The Allman Brothers Band may be over — at least as an ongoing active band. But Butch Trucks is doing his best to keep the spirit of that long-running and influential group alive with his new group, Butch Trucks & the Freight Train Band.
The Allman Brothers Band (ABB) played its last show in October 2014, but after taking several months to relax at his home in France, Trucks got the itch to play music again.
“I got to thinking about halfway through 2015, ‘I ain’t dead yet,’” Trucks tells Folio Weekly. “So I told my wife, I’m going to head back over [to the United States] and I’m going to put together another band. And we are going to play music like the Allman Brothers did, because nobody else is doing it.”
The band members Trucks (who shared drumming duties in the ABB with Jai Johanny “Jaimoe” Johanson) found for his Freight Train band include a pair of musicians with noteworthy résumés. Guitarist/singer Damon Fowler has recorded five blues-centered solo albums and is part of a blues supergroup, Southern Hospitality. Keyboardist Bruce Katz leads his own band and, over the course of a three-decade career, has performed on more than 70 albums by other artists. Joining those core members are guitarist Chris Vitarello (also a member of the Bruce Katz Band), guitarist/singer Heather Gillis and percussionist Garrett Dawson. Locals can check out the band when they open for Donna the Buffalo on Dec. 29 at Ponte Vedra Concert Hall.
The main aspect of the ABB that Trucks wanted to revive was the kind of spontaneous improvisation of that group’s concerts, especially when the original lineup was together from 1969 until original guitarist and band leader Duane Allman’s death in a motorcycle accident on Oct. 29, 1971.
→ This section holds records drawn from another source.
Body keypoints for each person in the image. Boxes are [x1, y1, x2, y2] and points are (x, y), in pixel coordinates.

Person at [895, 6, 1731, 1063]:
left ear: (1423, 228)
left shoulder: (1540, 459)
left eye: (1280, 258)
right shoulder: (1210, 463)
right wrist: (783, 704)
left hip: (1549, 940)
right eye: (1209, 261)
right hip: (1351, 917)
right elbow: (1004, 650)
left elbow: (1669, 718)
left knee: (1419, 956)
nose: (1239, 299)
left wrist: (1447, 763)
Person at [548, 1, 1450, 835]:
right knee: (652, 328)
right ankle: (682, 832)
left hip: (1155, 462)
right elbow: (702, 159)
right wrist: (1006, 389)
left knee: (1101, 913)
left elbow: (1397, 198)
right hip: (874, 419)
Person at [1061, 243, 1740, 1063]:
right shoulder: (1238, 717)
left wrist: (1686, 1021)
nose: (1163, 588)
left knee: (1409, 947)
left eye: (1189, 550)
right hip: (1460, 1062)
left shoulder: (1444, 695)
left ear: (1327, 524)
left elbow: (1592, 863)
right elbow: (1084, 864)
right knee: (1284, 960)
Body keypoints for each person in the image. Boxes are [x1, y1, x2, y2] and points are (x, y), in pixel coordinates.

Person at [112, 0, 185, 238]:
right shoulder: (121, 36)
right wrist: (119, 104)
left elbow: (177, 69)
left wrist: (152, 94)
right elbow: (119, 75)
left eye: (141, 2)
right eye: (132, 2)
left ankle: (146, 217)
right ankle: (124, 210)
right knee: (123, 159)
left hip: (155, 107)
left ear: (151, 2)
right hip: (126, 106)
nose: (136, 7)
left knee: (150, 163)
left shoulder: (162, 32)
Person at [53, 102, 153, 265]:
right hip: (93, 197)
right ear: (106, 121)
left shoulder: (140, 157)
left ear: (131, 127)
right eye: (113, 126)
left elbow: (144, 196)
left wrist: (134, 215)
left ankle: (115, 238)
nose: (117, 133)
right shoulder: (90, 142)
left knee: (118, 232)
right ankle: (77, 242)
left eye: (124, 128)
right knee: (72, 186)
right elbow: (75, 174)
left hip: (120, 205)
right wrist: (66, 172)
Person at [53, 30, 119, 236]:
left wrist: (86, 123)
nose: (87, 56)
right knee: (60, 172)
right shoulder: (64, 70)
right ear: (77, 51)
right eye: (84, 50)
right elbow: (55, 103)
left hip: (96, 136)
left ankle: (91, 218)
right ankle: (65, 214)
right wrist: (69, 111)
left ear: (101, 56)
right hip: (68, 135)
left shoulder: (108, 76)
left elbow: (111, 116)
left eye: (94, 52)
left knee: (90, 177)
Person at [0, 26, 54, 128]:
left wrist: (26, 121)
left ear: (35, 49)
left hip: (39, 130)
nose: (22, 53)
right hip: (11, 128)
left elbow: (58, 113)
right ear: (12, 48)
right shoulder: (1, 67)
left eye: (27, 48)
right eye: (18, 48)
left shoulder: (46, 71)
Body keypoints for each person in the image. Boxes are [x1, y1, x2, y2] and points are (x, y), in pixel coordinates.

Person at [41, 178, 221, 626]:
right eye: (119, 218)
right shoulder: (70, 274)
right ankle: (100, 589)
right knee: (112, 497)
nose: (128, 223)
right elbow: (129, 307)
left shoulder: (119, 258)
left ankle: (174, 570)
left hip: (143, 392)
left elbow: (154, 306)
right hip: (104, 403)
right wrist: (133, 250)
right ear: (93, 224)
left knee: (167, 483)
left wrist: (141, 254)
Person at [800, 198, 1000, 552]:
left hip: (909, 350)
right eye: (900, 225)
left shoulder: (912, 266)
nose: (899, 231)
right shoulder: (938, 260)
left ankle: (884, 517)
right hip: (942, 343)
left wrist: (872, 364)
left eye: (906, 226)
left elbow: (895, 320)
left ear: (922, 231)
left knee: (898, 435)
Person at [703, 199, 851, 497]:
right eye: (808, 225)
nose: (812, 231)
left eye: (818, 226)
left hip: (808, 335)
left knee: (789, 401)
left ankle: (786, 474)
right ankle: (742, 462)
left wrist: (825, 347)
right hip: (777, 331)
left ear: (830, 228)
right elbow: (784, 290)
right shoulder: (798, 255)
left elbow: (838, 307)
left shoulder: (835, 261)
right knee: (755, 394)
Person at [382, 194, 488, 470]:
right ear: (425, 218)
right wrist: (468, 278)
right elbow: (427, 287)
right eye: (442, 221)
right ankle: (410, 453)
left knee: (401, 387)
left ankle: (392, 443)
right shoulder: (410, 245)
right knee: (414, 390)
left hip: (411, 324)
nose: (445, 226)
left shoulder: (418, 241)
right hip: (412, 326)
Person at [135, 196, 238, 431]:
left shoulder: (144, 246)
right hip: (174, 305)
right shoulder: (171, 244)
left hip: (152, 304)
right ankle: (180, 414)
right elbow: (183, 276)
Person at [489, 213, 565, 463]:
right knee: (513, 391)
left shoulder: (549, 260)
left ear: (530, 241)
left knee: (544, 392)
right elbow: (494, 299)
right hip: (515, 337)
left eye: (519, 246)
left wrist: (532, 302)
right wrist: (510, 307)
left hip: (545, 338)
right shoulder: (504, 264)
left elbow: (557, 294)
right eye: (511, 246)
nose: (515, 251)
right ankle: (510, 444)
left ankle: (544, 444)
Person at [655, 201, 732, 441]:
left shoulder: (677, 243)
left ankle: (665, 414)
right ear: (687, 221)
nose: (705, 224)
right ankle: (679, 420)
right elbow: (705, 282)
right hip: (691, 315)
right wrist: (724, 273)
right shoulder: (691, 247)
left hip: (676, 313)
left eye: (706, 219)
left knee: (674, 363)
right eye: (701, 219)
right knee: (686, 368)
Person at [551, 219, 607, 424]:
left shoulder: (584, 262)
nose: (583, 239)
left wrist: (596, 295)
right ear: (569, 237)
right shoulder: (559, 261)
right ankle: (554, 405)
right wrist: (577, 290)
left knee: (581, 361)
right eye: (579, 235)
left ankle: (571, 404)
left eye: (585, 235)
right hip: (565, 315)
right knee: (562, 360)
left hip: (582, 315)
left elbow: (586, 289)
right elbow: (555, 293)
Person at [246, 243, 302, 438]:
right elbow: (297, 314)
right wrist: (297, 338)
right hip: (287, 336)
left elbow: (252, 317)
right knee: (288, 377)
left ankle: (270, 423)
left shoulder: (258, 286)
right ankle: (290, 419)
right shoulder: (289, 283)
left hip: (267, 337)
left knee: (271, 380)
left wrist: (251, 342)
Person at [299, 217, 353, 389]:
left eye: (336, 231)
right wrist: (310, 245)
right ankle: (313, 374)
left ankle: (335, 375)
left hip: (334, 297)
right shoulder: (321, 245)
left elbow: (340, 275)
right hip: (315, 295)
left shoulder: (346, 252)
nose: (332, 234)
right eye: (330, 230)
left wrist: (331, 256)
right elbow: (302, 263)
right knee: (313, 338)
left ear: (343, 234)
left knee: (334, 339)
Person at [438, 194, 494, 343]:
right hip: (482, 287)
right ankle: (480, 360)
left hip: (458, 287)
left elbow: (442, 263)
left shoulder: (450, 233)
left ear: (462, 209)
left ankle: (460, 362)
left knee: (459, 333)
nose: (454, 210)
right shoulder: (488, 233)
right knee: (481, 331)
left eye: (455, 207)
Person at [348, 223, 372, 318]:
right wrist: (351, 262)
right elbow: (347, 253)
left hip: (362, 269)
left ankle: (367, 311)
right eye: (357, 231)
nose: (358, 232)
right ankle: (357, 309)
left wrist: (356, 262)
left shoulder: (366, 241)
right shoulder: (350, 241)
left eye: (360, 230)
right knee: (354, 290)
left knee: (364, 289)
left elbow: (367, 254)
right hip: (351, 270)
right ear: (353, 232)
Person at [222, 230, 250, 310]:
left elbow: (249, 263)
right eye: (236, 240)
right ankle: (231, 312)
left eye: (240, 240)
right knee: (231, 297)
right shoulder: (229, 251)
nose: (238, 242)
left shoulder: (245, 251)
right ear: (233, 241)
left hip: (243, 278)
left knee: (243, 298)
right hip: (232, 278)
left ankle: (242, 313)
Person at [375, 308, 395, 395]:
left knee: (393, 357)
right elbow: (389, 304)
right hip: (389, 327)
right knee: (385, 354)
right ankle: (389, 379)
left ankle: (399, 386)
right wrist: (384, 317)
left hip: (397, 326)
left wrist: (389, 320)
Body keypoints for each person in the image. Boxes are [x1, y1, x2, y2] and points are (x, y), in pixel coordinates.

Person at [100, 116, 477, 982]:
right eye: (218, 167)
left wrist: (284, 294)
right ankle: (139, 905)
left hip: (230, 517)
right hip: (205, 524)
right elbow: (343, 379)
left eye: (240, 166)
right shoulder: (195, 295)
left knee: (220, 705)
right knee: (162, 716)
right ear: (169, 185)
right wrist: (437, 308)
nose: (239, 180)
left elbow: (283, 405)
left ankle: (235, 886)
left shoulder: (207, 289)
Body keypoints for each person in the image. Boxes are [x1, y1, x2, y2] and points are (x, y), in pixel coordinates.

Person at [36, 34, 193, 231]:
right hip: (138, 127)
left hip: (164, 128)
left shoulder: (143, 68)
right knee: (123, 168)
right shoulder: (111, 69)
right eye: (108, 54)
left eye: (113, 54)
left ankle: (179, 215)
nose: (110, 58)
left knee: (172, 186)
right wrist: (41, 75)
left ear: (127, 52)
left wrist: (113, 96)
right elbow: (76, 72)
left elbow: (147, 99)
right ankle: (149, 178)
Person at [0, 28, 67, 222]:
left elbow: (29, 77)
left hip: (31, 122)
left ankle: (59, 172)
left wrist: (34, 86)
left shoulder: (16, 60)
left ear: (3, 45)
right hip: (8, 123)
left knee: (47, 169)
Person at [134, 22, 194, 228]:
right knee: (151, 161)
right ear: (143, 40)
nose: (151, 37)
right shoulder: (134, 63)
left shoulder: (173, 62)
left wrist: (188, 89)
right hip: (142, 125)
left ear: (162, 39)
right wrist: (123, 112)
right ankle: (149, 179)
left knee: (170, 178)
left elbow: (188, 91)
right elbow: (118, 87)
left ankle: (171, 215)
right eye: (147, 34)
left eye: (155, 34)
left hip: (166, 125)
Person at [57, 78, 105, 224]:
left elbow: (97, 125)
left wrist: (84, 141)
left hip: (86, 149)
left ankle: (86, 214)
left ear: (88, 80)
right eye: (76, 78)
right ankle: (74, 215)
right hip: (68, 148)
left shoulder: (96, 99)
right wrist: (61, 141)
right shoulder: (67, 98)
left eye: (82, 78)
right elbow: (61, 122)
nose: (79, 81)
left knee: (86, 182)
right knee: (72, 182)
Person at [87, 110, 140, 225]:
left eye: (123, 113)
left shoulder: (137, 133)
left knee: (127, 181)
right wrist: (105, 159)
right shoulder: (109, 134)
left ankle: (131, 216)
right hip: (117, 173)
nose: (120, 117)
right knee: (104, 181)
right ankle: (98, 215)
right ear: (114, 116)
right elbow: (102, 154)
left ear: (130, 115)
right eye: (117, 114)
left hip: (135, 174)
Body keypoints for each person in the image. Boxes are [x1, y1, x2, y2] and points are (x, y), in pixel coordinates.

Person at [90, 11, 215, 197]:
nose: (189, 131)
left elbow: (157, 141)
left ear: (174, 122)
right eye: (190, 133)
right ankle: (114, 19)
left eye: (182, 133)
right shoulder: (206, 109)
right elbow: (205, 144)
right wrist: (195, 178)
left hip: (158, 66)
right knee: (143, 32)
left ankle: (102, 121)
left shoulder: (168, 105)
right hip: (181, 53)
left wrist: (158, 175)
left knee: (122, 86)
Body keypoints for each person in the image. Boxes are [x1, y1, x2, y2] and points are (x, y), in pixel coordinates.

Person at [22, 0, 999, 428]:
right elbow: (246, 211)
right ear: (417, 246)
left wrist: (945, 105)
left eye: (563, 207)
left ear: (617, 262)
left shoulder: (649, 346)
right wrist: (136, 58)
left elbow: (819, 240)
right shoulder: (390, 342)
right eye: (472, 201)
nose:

“The one thing I pound into every one of them is to go back and listen to The Allman Brothers At Fillmore East, up until the time that Duane died, because that’s when we were really, really, really innovating,” says Trucks. “That’s when we were playing, you never knew what was going to happen next. Then after Duane died, [guitarist/singer] Dickey [Betts] kind of took us from that jazz direction in a country direction and that spontaneity just kind of went by the wayside. And I hate to say it, but I think the worst thing that ever happened to the Allman Brothers was success.”
The Allman Brothers, in fact, enjoyed their greatest success after the deaths of Duane Allman and bassist Berry Oakley (who, eerily enough, perished in a 1972 motorcycle accident), after a revamped lineup made the 1973 album, Brothers and Sisters. That classic topped the album charts and produced the hit single “Ramblin’ Man” and turned The Allman Brothers into one of the biggest bands going in the mid-’1970s.
But drug use, internal issues and other problems split the band in 1976. The group reunited from 1978 to 1982, split again, and then reformed in 1989, eventually settling into a post-2000 lineup anchored by Gregg Allman and guitarists Warren Haynes and Derek Trucks (Trucks’ nephew).
Though the October 2014 shows were billed as the final shows for the group, Gregg Allman, in an interview with me this past summer, said he could see the ABB reuniting for a tour next year or in 2018.
Trucks isn’t ruling out the idea, but said Gregg Allman’s health will be a key factor. If Allman (who had to cancel a run of shows with ZZ Top this past summer) gets his health stabilized, Trucks could see a reunion happening.
“I would love to do one more round,” Trucks said of an ABB reunion tour. “I would absolutely love it.”
As it is, he’s loving what he’s hearing and seeing on stage with his Freight Train Band. In particular, Trucks feels his new group is recapturing some of the spontaneity and adventurous spirit of the original Allman Brothers Band. The band’s live repertoire, which includes several ABB classics, a few covers and songs written by the band members, is suited to the kind of improvisation and unpredictability Trucks treasured in the early ABB concerts.
He noted that Gillis is asserting herself as third guitarist and following the lead of Les Brers, a second new group Trucks started that includes several Allman Brothers alumni. “She [Gillis] started coming to listen to Les Brers, and [guitarists] Jack Pearson and Pat Berguson, they play like Duane and Dickey did back in those early days,” Trucks said. “One of them will be playing, and the other one will hear something and he’ll just step right in and they’ll start trading stuff and they’ll start intertwining stuff and playing melodies and this, that and the other, and it’s different all the damn time. And what Heather has started doing [in the Freight Train Band] is when she hears Chris or Damon doing something, she’ll start doing that. Then before you know it, you’ll have all three of them throwing licks around, and it’s really incredible.”